- Texte à étudier:
******************************

Front de gauche : Prenez tout le pouvoir ?

Version imprimable de cet article Version imprimable


Le succès de la « prise de la Bastille » organisée par le Front de gauche le 18 mars n’aura échappé à personne, tout comme la percée de Mélenchon dans les sondages à 14 %, devant Bayrou et Le Pen. Cette dynamique redistribue les cartes à la gauche du PS.

Le NPA a axé sa critique du FdG sur la dépendance de celui-ci par rapport au PS, notamment en dénonçant d’hypothétiques trahisons à venir d’un gouvernement PS-PCF-PG, invoquant 1981 et 1995. Mauvais pari, puisque Mélenchon a annoncé qu’il ne participerait pas à un gouvernement Hollande et que le PCF semble sur la même voie, rompant potentiellement avec 40 ans de stratégie d’alliances. De fait, ni le PCF, ni le PG n’ont intérêt à casser l’outil qu’ils sont en train de construire, en tout cas pas avant de s’être assurés une implantation électorale dans les mairies et à l’assemblée nationale. Le NPA n’a donc pas réussi à convaincre et ses militants se sont au final retrouvés aimantés par le FdG, entraînant un début de scission.

C’est bien plutôt sur les revendications et sur le projet de transformation sociale qu’il faut argumenter avec les militantes et militants du FdG. Ce qui risque de poser problème à bien des organisations anticapitalistes, qui se contentent depuis des années de radicaliser les propositions syndicales, en renvoyant le projet politique révolutionnaire aux calendes grecques. Mélenchon a beau être un réformiste assumé, il a l’intelligence de doubler les propositions syndicales (notamment le droit de veto suspensif des comités d’entreprise sur les licenciements et la réquisition des boîtes qui licencient) d’un fort appel à « prendre le pouvoir » et cela à travers une « insurrection citoyenne » consistant à porter au pouvoir des formations politiques affirmant clairement une volonté de rupture avec le « diktat de la finance ». Simple comme bonjour à l’écouter ! Or la volonté suffit rarement en politique : les réformistes parvenus au pouvoir en Amérique latine, dont il s’inspire, en ont fait la démonstration.

******************************

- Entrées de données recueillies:

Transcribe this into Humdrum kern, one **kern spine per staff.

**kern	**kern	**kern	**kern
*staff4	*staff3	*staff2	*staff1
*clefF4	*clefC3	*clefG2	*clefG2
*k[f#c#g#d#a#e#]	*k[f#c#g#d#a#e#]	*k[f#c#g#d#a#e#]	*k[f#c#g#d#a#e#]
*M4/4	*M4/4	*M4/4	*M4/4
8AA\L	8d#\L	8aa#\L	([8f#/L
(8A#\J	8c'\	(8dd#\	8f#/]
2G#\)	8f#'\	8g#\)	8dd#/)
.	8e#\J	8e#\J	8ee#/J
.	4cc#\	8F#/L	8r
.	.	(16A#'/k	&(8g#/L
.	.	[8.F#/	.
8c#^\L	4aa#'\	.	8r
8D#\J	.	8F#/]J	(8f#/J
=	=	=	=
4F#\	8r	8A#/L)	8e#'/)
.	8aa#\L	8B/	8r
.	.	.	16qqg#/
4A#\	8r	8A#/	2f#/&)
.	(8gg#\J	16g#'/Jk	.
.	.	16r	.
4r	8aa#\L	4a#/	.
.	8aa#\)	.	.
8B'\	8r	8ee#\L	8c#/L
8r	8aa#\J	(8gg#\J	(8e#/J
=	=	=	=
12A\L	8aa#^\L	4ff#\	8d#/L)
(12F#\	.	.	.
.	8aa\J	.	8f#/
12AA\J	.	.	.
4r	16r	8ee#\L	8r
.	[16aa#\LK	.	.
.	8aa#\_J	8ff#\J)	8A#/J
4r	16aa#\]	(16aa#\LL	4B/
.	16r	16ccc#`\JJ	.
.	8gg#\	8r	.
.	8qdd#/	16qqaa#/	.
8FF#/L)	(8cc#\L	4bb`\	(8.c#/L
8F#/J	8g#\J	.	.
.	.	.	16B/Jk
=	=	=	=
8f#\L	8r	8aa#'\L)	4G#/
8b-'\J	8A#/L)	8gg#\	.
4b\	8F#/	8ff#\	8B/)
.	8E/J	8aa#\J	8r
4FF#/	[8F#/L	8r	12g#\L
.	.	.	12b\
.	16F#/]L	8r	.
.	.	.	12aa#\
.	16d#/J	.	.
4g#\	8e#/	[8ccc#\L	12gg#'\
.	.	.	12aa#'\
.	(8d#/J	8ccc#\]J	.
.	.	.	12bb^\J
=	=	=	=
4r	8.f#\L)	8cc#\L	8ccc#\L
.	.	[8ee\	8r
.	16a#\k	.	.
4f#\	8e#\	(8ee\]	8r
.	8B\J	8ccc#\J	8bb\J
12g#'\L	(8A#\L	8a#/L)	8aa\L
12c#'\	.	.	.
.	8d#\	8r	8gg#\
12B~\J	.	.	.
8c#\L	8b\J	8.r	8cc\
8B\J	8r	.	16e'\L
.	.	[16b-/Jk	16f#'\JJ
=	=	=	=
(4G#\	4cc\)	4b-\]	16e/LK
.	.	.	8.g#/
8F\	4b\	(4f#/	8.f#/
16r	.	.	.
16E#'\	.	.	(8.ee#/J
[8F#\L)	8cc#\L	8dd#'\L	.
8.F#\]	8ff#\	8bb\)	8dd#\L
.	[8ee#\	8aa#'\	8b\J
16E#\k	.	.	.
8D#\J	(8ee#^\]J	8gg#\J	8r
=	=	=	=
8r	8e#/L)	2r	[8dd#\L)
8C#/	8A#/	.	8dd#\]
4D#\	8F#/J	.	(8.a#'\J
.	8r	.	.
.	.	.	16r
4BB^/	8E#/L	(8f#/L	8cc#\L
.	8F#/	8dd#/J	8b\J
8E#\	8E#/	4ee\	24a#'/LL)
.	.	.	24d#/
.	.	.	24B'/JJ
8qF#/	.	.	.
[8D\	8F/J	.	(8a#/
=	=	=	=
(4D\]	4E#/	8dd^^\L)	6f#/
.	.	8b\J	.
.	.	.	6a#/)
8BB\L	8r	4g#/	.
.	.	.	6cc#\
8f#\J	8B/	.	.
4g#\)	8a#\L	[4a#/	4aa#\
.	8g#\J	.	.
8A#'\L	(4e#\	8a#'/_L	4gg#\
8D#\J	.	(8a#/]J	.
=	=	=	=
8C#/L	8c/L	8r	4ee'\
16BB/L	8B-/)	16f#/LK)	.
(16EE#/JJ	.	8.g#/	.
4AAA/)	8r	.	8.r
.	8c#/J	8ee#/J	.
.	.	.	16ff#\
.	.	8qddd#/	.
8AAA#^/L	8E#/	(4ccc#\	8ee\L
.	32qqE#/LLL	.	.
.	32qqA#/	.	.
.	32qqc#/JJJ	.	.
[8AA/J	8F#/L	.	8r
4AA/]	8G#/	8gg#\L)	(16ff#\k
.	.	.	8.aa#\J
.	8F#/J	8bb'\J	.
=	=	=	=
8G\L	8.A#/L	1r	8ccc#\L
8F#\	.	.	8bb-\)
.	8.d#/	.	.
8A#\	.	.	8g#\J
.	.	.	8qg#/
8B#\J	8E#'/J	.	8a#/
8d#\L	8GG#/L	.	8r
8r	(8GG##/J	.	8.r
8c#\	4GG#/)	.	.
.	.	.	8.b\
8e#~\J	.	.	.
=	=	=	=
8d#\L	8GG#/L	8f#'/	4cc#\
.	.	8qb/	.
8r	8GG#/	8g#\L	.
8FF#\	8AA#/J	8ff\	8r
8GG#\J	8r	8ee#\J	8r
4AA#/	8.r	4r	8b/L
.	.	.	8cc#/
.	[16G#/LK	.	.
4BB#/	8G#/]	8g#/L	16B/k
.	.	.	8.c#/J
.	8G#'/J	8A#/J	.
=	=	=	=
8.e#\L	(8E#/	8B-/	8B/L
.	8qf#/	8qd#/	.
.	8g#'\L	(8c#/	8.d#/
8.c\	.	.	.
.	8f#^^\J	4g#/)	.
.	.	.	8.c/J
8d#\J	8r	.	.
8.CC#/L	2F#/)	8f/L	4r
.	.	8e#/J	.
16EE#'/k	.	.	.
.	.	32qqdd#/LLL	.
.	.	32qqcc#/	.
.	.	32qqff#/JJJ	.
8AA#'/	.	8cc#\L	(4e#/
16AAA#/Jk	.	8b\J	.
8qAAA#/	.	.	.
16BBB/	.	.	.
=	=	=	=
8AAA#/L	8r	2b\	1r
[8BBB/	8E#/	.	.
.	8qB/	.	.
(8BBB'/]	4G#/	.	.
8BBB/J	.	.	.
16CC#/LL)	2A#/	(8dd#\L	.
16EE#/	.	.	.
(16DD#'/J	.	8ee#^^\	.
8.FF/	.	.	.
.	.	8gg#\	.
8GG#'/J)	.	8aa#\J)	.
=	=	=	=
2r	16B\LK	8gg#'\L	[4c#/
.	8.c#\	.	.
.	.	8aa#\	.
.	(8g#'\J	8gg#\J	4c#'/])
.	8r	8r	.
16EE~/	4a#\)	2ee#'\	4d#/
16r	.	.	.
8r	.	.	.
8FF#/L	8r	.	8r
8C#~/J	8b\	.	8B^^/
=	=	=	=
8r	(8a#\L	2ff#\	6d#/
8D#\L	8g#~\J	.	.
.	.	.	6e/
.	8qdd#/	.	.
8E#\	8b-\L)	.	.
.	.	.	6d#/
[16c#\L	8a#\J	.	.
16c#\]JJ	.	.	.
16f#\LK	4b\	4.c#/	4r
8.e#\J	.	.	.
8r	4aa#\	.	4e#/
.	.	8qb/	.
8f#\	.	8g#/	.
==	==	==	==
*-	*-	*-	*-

******************************

- Actions requises:
[1] Reproduisez tout le passage de l'article sur le Front de gauche qui va de « Front de gauche : Prenez » jusqu'à « gauche du PS. ».
[2] Poursuivez l'article sur le Front de gauche à partir de sa dernière phrase.

- Liste des réponses:
[1]
Front de gauche : Prenez tout le pouvoir ?

Version imprimable de cet article Version imprimable


Le succès de la « prise de la Bastille » organisée par le Front de gauche le 18 mars n’aura échappé à personne, tout comme la percée de Mélenchon dans les sondages à 14 %, devant Bayrou et Le Pen. Cette dynamique redistribue les cartes à la gauche du PS.

[2]
S’affronter autrement qu’en mots au patronat, aux institutions européennes et à la finance, cela demande bien plus que la volonté d’un parti politique. Ce qui comptera toujours en dernier ressort, c’est la capacité des opprimé-e-s à lutter pour imposer leurs volontés, et cela en toute indépendance du pouvoir en place. Or si le FdG développe tout un discours sur la nécessaire intervention du « peuple » en politique, il s’agit toujours de soutenir des formations politiques. Concrètement, si plusieurs boîtes étaient représentées à la Bastille (Fralib, Petroplus, ArcelorMittal, Sodimedical), aucune n’a été invitée à prendre la parole lors du meeting, afin de mettre en avant leurs luttes exemplaires.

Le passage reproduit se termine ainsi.